Public hearing to address a health care crisis
We are in the midst of a very real health care crisis in New York State. Health care is too expensive and still unavailable to too many New Yorkers. We have to wonder what happened to the 14 percent of people who dropped their HMO coverage during the five year study period– were they forced to join the ranks of New York’s 2.8 million uninsured? HMOs can and should be part of the solution, not part of the problem.

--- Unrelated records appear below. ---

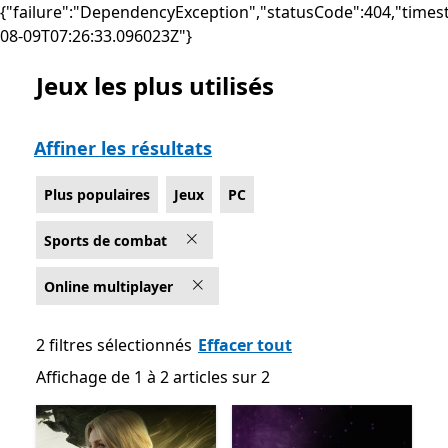
{"failure":"DependencyException","statusCode":404,"times
08-09T07:26:33.096023Z"}
Jeux les plus utilisés
Liste Microsoft.com
Affiner les résultats
Plus populaires
Jeux
PC
Sports de combat
Online multiplayer
2 filtres sélectionnés
Effacer tout
Affichage de 1 à 2 articles sur 2
Affichage de 1 à 2 articles sur 2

They must act as responsible partners to the people of New York State.

On October 31, 2007, I conducted a public hearing in Rochester where health care professionals and other interested parties engaged in an open dialogue on issues related to HMO profitability. The recommendations formulated that day will provide the groundwork for future public policy discussions.

A summary of the information presented in Rochester includes:

List of Testifyers:
Dr. Leslie Algase, President, Monroe County Medical Society
Reinaldo Cardona, MSSW, LCSW, National Association of Social Workers
Dr. Jim Gaden, Private Physician
Robert Ostrander, Private Physician
Tom Gillett, BALCONY, NYSUT
Dr. Leon Zoghlin, Physicians for a National Health Plan
Dawn Cortez McKee, National Autism Association
Gretchen Schauss, Consumer Advocate

Monroe County Medical Society:
The Monroe County Medical Society recommended the following:

•Establish an external grievance process for providers and consumers whereby
penalties are created for insurance companies related to denied claims and inadequate
reimbursement.

• Require reviewers of insurance claims to have experience in a given medical specialty.

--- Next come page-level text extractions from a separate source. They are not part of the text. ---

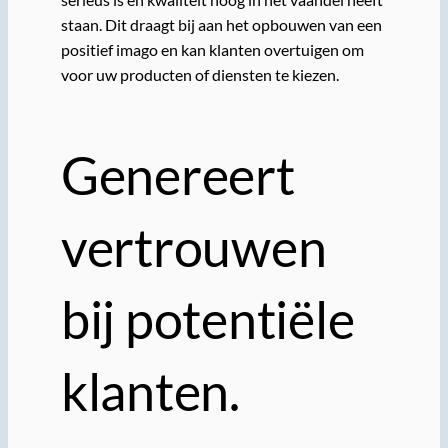
staan. Dit draagt bij aan het opbouwen van een
positief imago en kan klanten overtuigen om
voor uw producten of diensten te kiezen.
Genereert
vertrouwen
bij potentiële
klanten.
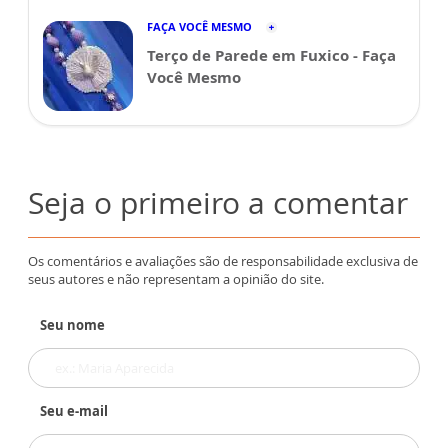
FAÇA VOCÊ MESMO
Terço de Parede em Fuxico - Faça
Você Mesmo
Seja o primeiro a comentar
Os comentários e avaliações são de responsabilidade exclusiva de
seus autores e não representam a opinião do site.
Seu nome
Seu e-mail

• Authorize the State Insurance Department to pre-approve insurance companies’ prior-
authorization policies.

• Allow collective bargaining among independent practices. Currently anti-trust law
prohibits this practice.

Mental Health:

• The National Association of Social Workers recommends that the Legislature closely
examine the reauthorization of the New York State Empire Plan in order to assure that
mental health providers are treated adequately and fairly.

• Most insurance companies that cover mental health services limit coverage to 20 visits
per year. Limitations on the number of services is often arbitrary, reducing the quality of
care provided.

• Despite the passage of Timothy’s Law, coverage issues continue to exist for mental
health services. Timothy’s Law presents numerous loopholes and exclusionary clauses
and does not include preventative services.

• The National Autism Association noted that there is insufficient coverage for treatment
of autism. Insurance companies deny claims on the grounds that treatments are
experimental and non-restorative.

• Parents of autistic children must provide continual care totaling $100,000 in direct and
indirect costs per year, totaling over $10 million during a lifetime.

Physicians Serving Rural and Underserved Communities:

•The structure of insurance payments is an extreme burden for providers. In the past,
consumers would research which insurance company provided adequate reimbursement
for their health needs. In today’s insurance market, consumers have become less
selective in choosing their insurance. As a result, if a service is not covered, physicians
must absorb the cost.

• Physicians argue that denials have little to do with medical need. If a service is covered, it
is often at the third level of appeal.

• Medical students avoid entering family practice because of the inability to service medical
school debt. Research shows that medical students from underserved communities are
more likely to enter the practices primary care and family medicine.

Policy Recommendations:
Following is a summary of policy recommendations promoted by various testifiers at the hearing:

• Establish an external grievance process with penalties for insurance companies.

• Require reviewers of insurance claims to have experience in a given medical specialty.

• Authorize the State Insurance Department to pre-approve insurance companies’ prior-
authorization policies.

• Allow collective bargaining among independent practices.

• Address various loopholes and exclusionary clauses in Timothy’s Law.